**Problem to work on:**
Repeat exactly, and only, the lines of the entries below from the one with "root of tail: (318, 176)" through the one with "left hip: (352, 220)", both ends included.

**Excerpted records:**

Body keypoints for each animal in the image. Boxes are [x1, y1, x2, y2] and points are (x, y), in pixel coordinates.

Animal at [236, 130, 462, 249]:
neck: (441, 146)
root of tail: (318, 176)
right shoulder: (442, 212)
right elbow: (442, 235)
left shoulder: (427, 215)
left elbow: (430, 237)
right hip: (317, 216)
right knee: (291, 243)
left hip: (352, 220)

* * *

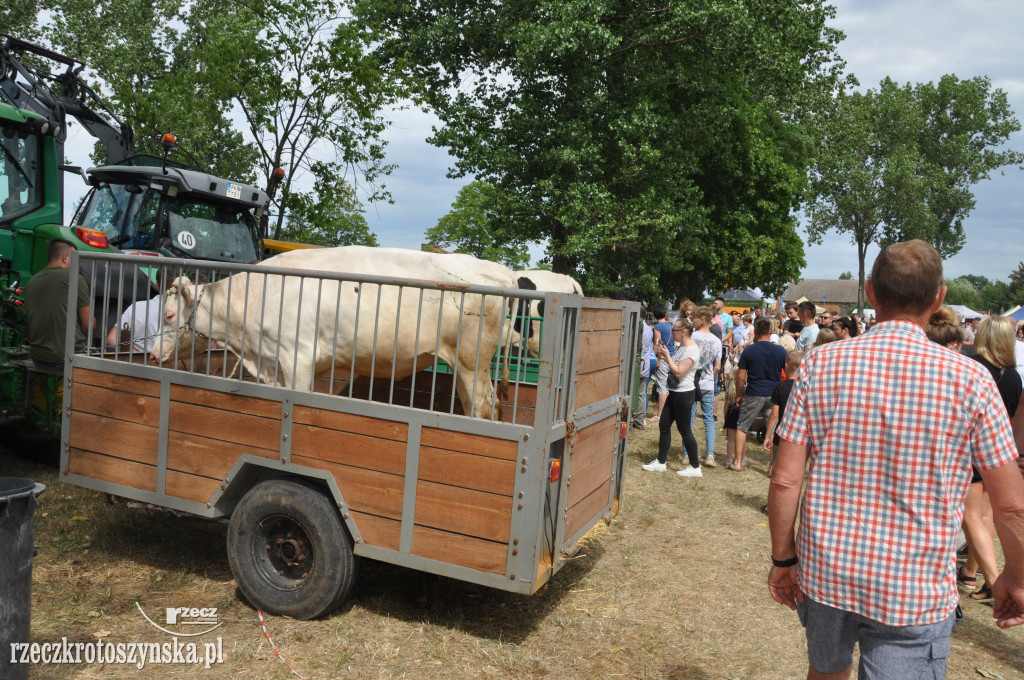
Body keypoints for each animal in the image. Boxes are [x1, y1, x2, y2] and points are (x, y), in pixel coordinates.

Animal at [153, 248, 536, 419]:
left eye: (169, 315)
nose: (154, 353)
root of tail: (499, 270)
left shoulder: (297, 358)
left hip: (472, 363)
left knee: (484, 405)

**Output for this exercise:**
root of tail: (318, 176)
right shoulder: (442, 212)
right elbow: (442, 235)
left shoulder: (427, 215)
left elbow: (430, 237)
right hip: (317, 216)
right knee: (291, 243)
left hip: (352, 220)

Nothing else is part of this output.